Everything from the line with "text [150, 1444, 1125, 1472]" through the last line of the records below should be copied exactly, both ends included.

*Extracted data*:
☆ ☆ ☆ ☆

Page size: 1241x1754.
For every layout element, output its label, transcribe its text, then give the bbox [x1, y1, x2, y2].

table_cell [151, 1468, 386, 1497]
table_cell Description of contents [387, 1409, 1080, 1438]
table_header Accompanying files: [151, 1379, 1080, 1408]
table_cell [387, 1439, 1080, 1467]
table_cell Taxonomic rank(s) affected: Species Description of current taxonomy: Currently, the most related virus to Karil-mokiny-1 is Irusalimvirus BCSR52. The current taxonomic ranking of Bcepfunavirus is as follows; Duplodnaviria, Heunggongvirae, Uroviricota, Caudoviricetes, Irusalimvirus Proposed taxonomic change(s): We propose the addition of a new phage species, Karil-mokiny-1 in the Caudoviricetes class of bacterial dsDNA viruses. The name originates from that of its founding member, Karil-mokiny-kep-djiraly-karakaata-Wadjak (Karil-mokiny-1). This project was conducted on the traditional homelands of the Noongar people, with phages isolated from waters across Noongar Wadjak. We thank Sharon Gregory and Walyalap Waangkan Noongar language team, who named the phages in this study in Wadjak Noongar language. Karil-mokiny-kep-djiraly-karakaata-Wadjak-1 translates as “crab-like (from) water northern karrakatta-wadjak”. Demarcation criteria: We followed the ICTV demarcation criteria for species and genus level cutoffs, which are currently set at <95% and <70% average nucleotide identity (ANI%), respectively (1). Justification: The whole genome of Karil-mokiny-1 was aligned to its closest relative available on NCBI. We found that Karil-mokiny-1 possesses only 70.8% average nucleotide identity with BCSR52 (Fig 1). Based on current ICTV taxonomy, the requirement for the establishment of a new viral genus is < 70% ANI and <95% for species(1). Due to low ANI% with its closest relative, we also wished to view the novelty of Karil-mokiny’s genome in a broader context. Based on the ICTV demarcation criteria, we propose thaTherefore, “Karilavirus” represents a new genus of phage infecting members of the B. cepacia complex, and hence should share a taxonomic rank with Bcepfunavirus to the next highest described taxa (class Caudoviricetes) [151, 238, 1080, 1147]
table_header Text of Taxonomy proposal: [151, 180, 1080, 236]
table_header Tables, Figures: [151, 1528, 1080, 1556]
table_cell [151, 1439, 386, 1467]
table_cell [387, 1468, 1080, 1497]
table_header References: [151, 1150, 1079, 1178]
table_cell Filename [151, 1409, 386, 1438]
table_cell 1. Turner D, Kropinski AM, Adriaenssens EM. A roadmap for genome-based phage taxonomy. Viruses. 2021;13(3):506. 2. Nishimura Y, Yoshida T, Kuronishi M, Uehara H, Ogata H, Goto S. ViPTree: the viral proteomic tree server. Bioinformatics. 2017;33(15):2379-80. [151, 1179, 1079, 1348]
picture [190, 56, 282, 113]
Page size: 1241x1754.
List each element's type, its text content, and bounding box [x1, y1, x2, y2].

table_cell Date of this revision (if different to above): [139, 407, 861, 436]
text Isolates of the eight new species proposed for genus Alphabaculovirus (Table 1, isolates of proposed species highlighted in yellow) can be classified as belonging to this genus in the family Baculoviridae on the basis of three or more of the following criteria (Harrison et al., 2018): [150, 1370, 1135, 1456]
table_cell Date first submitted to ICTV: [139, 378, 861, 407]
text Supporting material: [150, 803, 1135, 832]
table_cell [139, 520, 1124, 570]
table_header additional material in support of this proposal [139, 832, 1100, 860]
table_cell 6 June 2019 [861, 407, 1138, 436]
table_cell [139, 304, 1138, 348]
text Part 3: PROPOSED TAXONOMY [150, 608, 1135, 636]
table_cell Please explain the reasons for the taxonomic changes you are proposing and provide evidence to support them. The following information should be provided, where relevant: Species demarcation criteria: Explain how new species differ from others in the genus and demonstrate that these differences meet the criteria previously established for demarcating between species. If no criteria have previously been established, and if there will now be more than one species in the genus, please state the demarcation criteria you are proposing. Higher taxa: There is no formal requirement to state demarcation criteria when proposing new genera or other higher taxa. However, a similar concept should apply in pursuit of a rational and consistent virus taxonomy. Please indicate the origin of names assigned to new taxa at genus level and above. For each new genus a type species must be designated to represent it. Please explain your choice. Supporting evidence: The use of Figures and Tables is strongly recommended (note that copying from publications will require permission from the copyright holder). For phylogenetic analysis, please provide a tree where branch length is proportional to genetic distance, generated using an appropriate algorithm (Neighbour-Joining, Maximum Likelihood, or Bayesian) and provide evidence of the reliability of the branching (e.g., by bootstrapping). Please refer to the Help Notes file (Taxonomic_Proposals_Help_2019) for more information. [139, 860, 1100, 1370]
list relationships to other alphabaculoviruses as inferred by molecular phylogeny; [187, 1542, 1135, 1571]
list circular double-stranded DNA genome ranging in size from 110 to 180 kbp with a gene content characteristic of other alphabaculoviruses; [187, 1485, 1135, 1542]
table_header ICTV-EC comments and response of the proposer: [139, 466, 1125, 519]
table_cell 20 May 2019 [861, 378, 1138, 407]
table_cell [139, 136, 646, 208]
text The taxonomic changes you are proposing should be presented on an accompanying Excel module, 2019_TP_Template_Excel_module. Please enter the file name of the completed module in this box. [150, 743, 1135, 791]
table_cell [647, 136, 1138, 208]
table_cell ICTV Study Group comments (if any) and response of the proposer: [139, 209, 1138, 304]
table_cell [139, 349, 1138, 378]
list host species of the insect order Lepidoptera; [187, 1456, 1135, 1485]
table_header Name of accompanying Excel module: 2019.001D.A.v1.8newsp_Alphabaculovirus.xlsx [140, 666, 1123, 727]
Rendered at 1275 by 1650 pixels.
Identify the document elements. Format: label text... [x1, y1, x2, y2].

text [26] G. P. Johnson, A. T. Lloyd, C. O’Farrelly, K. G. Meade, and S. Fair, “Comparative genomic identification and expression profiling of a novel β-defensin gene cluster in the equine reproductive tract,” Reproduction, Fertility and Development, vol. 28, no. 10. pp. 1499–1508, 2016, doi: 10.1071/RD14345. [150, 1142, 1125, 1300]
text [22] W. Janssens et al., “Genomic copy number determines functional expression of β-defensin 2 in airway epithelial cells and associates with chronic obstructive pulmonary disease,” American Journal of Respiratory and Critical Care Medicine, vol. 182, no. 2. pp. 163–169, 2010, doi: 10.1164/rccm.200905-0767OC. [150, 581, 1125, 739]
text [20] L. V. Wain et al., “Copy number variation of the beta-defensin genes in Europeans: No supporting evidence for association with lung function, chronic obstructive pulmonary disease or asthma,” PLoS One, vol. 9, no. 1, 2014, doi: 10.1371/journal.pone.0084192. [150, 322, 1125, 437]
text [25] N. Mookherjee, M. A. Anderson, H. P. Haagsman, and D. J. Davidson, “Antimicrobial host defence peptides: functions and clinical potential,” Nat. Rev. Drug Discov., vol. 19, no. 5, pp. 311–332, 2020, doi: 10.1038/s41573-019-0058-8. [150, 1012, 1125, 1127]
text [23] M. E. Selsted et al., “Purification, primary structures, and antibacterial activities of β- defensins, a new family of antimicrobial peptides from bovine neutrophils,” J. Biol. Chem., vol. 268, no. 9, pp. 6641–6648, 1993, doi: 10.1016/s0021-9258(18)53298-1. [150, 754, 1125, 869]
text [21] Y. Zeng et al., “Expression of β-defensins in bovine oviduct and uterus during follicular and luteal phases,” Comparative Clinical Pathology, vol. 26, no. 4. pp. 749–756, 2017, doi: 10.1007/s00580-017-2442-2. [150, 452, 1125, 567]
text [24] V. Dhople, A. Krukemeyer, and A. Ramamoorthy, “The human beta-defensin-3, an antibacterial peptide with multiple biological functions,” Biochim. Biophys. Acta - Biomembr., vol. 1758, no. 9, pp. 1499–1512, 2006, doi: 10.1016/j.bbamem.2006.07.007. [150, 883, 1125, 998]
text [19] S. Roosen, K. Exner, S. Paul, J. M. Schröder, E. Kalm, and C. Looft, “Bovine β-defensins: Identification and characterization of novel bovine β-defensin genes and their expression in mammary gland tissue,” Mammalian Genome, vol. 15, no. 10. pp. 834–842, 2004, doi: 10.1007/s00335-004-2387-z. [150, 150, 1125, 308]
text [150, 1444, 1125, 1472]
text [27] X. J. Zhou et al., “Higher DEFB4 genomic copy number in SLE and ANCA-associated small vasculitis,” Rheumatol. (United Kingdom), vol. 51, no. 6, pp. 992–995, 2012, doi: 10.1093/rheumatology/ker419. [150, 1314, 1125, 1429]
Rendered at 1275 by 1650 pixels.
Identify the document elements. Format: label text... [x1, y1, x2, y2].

☆ ☆ ☆ ☆

*Result of the task*:
text [150, 1444, 1125, 1472]
text [27] X. J. Zhou et al., “Higher DEFB4 genomic copy number in SLE and ANCA-associated small vasculitis,” Rheumatol. (United Kingdom), vol. 51, no. 6, pp. 992–995, 2012, doi: 10.1093/rheumatology/ker419. [150, 1314, 1125, 1429]
Rendered at 1275 by 1650 pixels.
Identify the document elements. Format: label text... [x1, y1, x2, y2].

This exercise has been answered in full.